28 In respect of the Trade Practices pleas, the plaintiff referred to the definition of "services" in s 4 of the Act which provides, relevantly, that:
(Page 10)
- "'services' includes any rights (including rights in relation to, and interests in … personal property), benefits, privileges or facilities that are, or are to be, provided, granted or conferred in trade or commerce, and without limiting the generality of the foregoing, includes the rights, benefits, privileges or facilities that are, or are to be, provided, granted or conferred under:
…
(d) any contract for or in relation to the lending of moneys;"
29 Counsel for the plaintiff acknowledged that there was in the amended statement of claim no incantation pleaded to the effect that the transaction was in trade or commerce, but said that the necessary elements of conduct in trade or commerce had been pleaded and the absence of such an incantation was irrelevant. The conduct of Devonport in making the loan to Redmond and in taking the shares as security was conduct in trade or commerce in connection with the supply of services to the plaintiff.

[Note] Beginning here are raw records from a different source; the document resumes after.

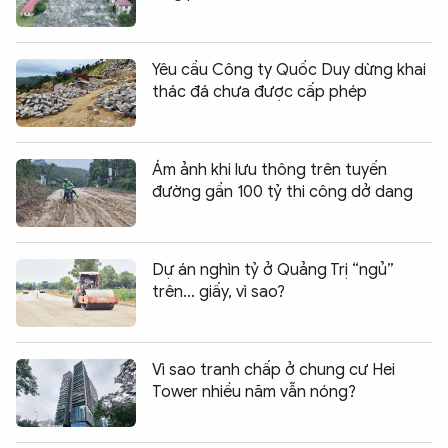
Yêu cầu Công ty Quốc Duy dừng khai
thác đá chưa được cấp phép
Ám ảnh khi lưu thông trên tuyến
đường gần 100 tỷ thi công dở dang
Dự án nghìn tỷ ở Quảng Trị “ngủ”
trên… giấy, vì sao?
Vì sao tranh chấp ở chung cư Hei
Tower nhiều năm vẫn nóng?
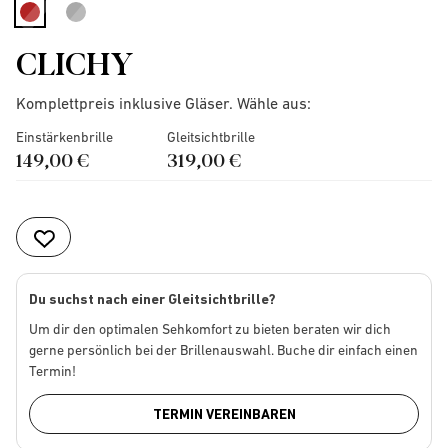
selected
CLICHY
Komplettpreis inklusive Gläser. Wähle aus:
Einstärkenbrille
Gleitsichtbrille
149,00 €
319,00 €
Du suchst nach einer Gleitsichtbrille?
Um dir den optimalen Sehkomfort zu bieten beraten wir dich
gerne persönlich bei der Brillenauswahl. Buche dir einfach einen
Termin!
TERMIN VEREINBAREN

30 I accept that the plea is arguably sufficient and would not strike it out on that basis.
31 The defendants also complained that it is pleaded in par 5 of the amended statement of claim that Devonport was, at all material times, "a trading or financial corporation", whereas it seemed from the plaintiff's outline of submissions that the plaintiff only relied on the fact that it was a trading corporation. The defendants argued that it was unnecessary to plead both and they would be put to substantial additional costs in defending the claim based upon the contention that Devonport was a financial corporation. I accept, however, the submission of the plaintiff that that is not a basis upon which to strike out the plea. The allegation is framed disjunctively and it is open to the plaintiff to rely in the pleading upon the status of Devonport as a trading or financial corporation. I should mention that counsel for the plaintiff said that if one or the other were admitted, the plaintiff would not pursue the alternative.

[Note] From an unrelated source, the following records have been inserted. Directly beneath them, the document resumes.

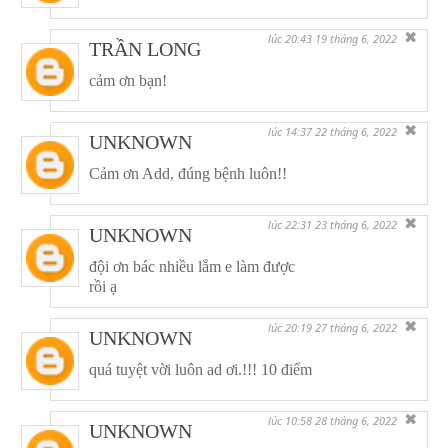
✖
lúc 20:43 19 tháng 6, 2022
TRẦN LONG
cảm ơn bạn!
✖
lúc 14:37 22 tháng 6, 2022
UNKNOWN
Cảm ơn Add, đúng bệnh luôn!!
✖
lúc 22:31 23 tháng 6, 2022
UNKNOWN
đội ơn bác nhiều lắm e làm được
rồi ạ
✖
lúc 20:19 27 tháng 6, 2022
UNKNOWN
quá tuyệt vời luôn ad ơi.!!! 10 điểm
✖
lúc 10:58 28 tháng 6, 2022
UNKNOWN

32 The final complaint of the defendants was that there was no cause of action pleaded against the third defendant and therefore the claim for injunctive relief against it should be struck out.
33 I do not accept that. The relief sought in the amended statement of claim is injunctive relief to prevent the registration by the third defendant of the share transfers, except as they are authorised by the Court. I accept, as submitted by the plaintiff, there is nothing exceptional in that plea and I
(Page 11)
- would not strike it out. The fact that the plaintiff has obtained an injunction to restrain Devonport from lodging the transfers for registration does not form a basis upon which the claim against the third defendant should be struck out.
34 I would therefore strike out pars 8, 11, 23 and 24 of the amended statement of claim, with leave to the plaintiff to replead.